## Task goal
Go through the entries below, count every line with the string "vertebra", and answer with only that number.

Start of Task data

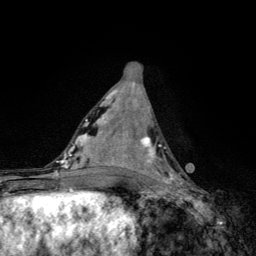
Breast MRI, one axial slice. Position 58 of 134 along the scan axis. Cropped to one breast. Dynamic contrast-enhanced series, time point 2 of 6 at this slice position (early post-contrast). 3 T. TE 4.2 ms, TR 8.6 ms. 1.2 mm slice thickness. 256 × 256 image matrix. Female patient.
Annotated regions visible in this slice (semi-automatic segmentation, software-assisted and operator-edited):
- enhancing-tissue mask used for the functional tumour volume (all voxels passing the contrast-enhancement thresholds inside the analysis volume; usually the tumour): bounding box [x1, y1, x2, y2] px = [136, 136, 182, 185]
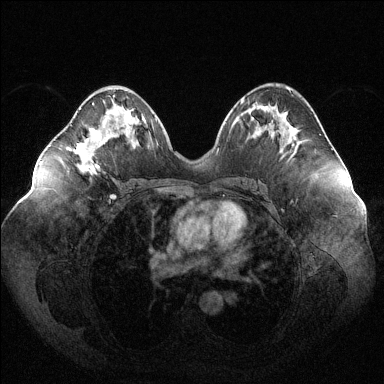
Breast MRI (dynamic contrast-enhanced), one axial slice; position 61 of 144 along the scan axis; dynamic contrast-enhanced series, time point 2 of 6 at this slice position (early post-contrast); 1.5 T; TE 1.6 ms, TR 4.6 ms; 384 × 384 image matrix, field of view 400 × 400 mm. Female patient.
Structures marked on this image (semi-automatically segmented with operator editing):
- enhancing-tissue mask used for the functional tumour volume (all voxels passing the contrast-enhancement thresholds inside the analysis volume; usually the tumour): box from (x=73, y=103) to (x=99, y=174) px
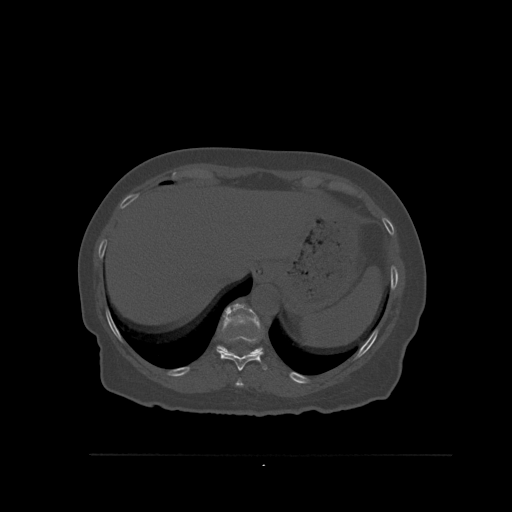
CT including the spine, one axial slice; slice 316 of 527 in the series (ordered by position); bone window (W 1800 / L 400 HU); 1.5 mm slice thickness; 512 × 512 image matrix. Patient: female, 73 years. From the clinical record (not read from this slice): primary cancer: breast.
Annotated regions visible in this slice (semi-automatically segmented with operator editing):
- T10 vertebra: box from (x=216, y=336) to (x=267, y=371) px
- T11 vertebra: (x=217, y=303)–(x=263, y=356)
- T9 vertebra: (x=235, y=379)–(x=244, y=387)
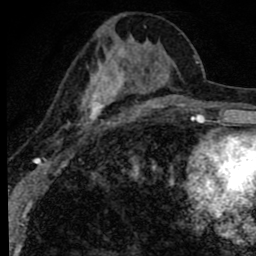
Breast MRI (dynamic contrast-enhanced), one axial slice. Position 35 of 80 along the scan axis. Cropped to one breast. Dynamic contrast-enhanced series, time point 2 of 8 at this slice position (early post-contrast). 1.5 T. TE 2.8 ms, TR 7.2 ms. 2 mm slice thickness. 256 × 256 image matrix. Female patient.
Annotated regions visible in this slice (semi-automatically segmented with operator editing):
- enhancing-tissue mask used for the functional tumour volume (all voxels passing the contrast-enhancement thresholds inside the analysis volume; usually the tumour): bounding box (x1, y1, x2, y2) in pixels: (59, 20, 172, 146)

End of Task data

## Solution for this exercise
3